Here is the basic plot line for the start of the campaign, so much as I am willing to reveal. Your initial characters (with mostly the same stats as your actual characters) will go on a fairly generic adventure, and as they finish it something goes terribly wrong. After this, your initial characters have their minds broken and merged with your actual characters, you move to the actual campaign setting, and things get weird. Your goal (unless you decide otherwise) will generally be to return home. Your powers and personalities generally come from your initial characters, but your backgrounds are from your actual characters. If you want extra fun, you can say that the personality merge was incomplete and have fun with that, but that is completely optional. When the campaign starts, magic will be very rare, but it may become more common depending on player character actions.
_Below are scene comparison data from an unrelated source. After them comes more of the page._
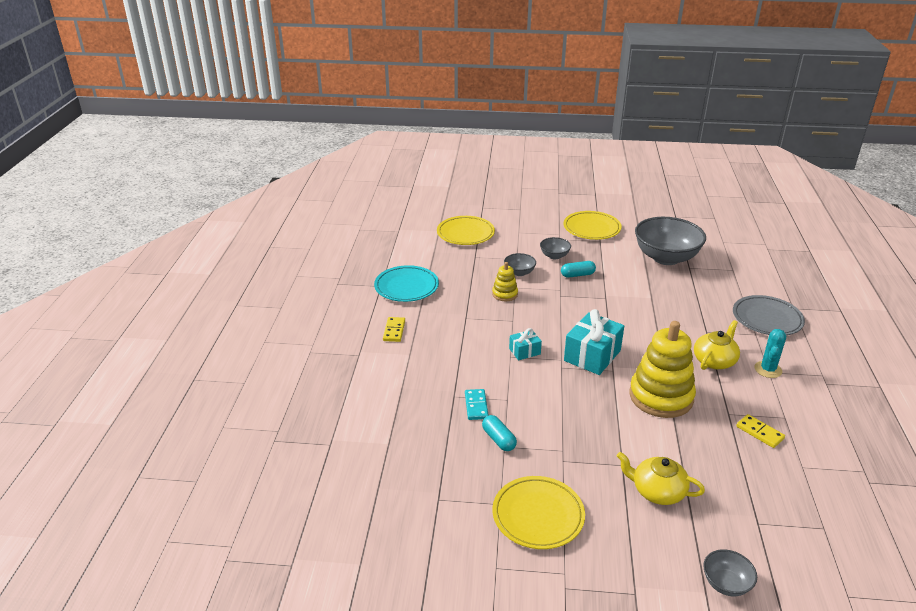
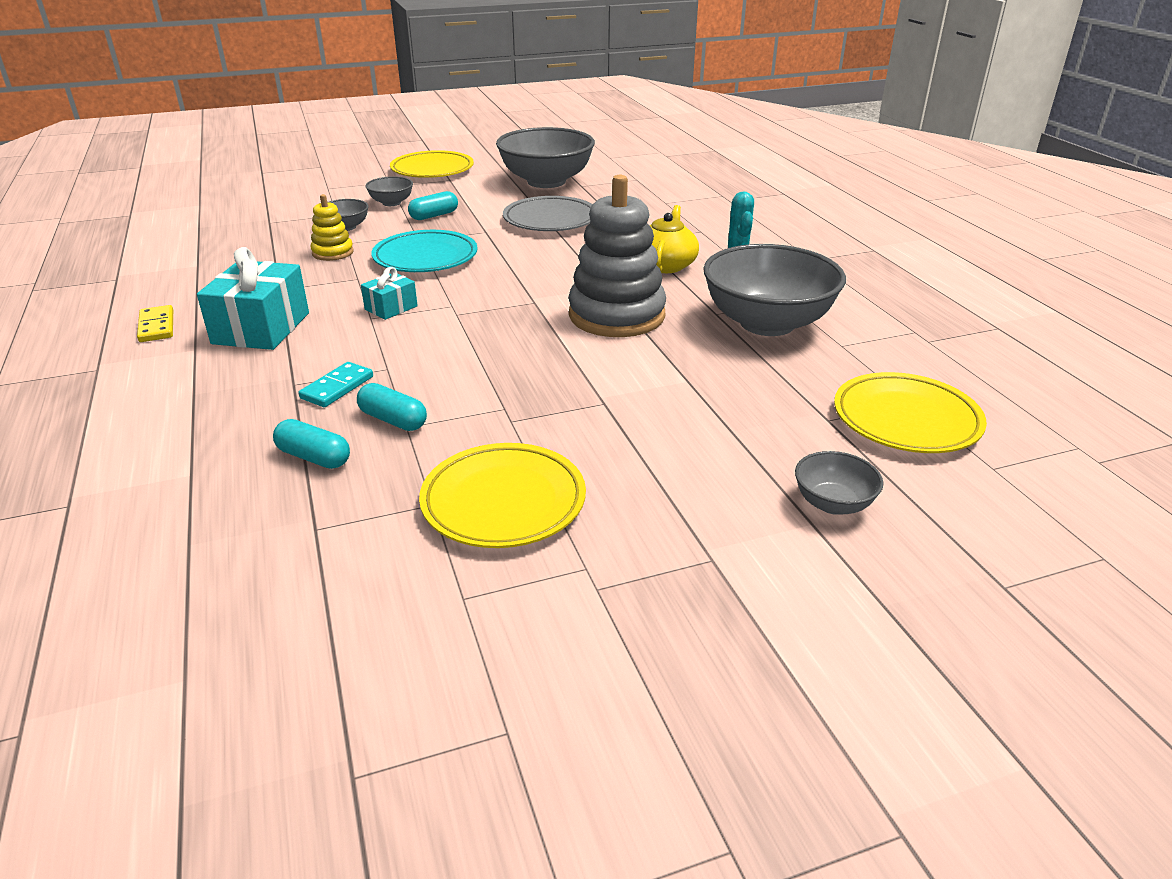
camera: 25 degrees left, 0 degrees up
(406, 287) = (163, 272): turquoise plate -> turquoise plate (425, 257)
(450, 452) = (314, 457): none -> turquoise capsule
(465, 234) = (244, 201): yellow plate -> yellow plate (906, 419)
(476, 406) = (337, 387): turquoise domino -> turquoise domino turned 60 degrees clockwise
(592, 355) = (496, 292): turquoise gift -> turquoise gift (261, 328)
(657, 491) = (671, 420): yellow teapot -> none
(661, 397) = (616, 315): yellow stacking toy -> grey stacking toy
(759, 432) = (767, 323): yellow domino -> grey bowl
(767, 319) = (705, 215): grey plate -> grey plate (550, 220)

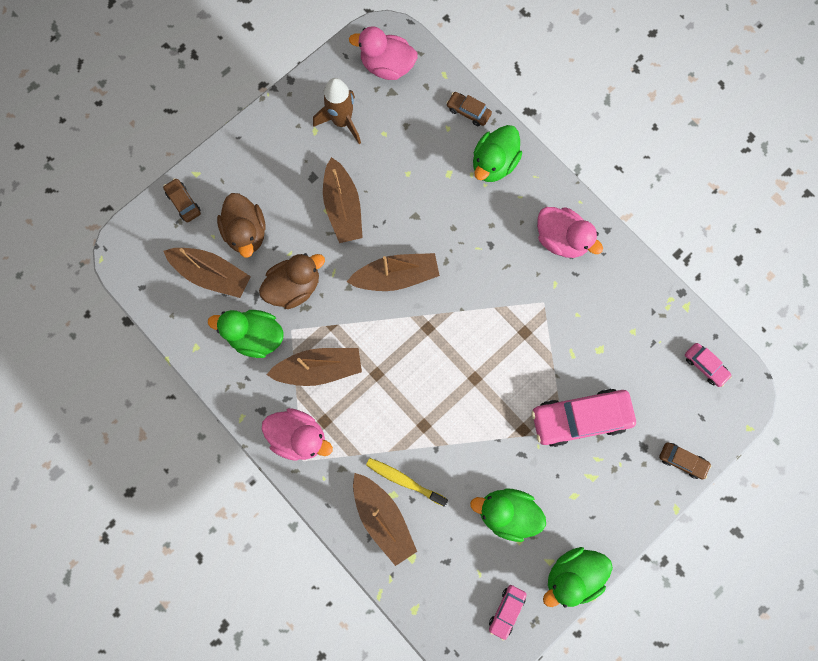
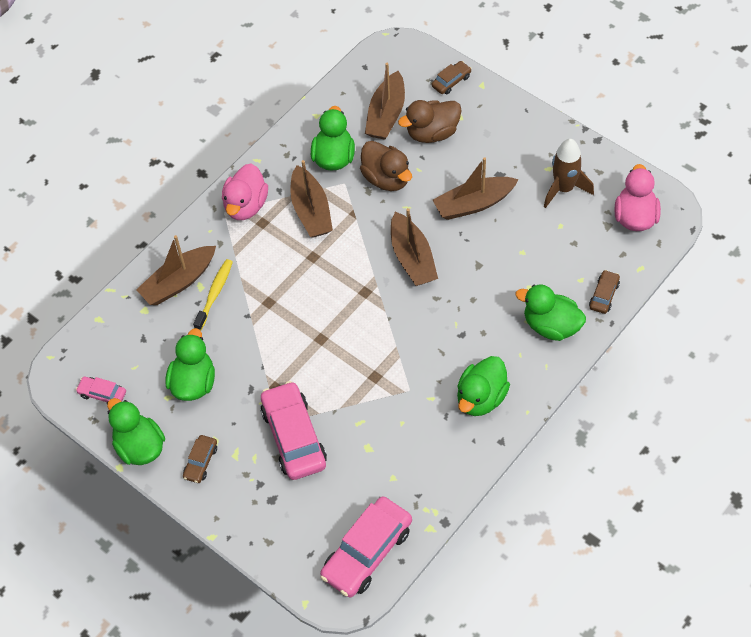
camera: 85 degrees right, 20 degrees down
(561, 239) = (481, 398): pink duck -> green duck
(682, 461) = (262, 538): brown car -> brown car (200, 462)
(705, 366) = (367, 552): pink car -> pink car, size x2.05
Since having a Star Pact Warlock is so important to me for this, I am willing to let one person who plays one change all of the Star Pact powers to be either Cha or Con based (right now they are about half and half) without using feats (Paladins, Clerics, and Rangers will need feats to attempt anything like this). In addition, this Warlock will come with a dagger that can be used as an implement, although it doesn't start with an enhancement bonus. I will be also be upping the power and lowering the requirements for the rituals associated with enchanting magic items, while changing their power source slightly.
For characters with the divine power source, any apparent divinity is okay (you could even make one up, as long as it's reasonable). Actual gods and apparent gods will be different notions. Finding the hidden connections between these notions may be something the player characters have to do.
As far as the world goes, in the actual campaign world there are almost no civilized humanoids who are not actually human. Making a character that appears nonhuman (a dwarf looks kind of human, but a dragonborn does not) will result in interesting RP interactions. Some will be treated as monsters, some as nobility, and some as barbarians. The distribution of character races will most likely change as part of the events of the campaign, depending on the actions of player characters.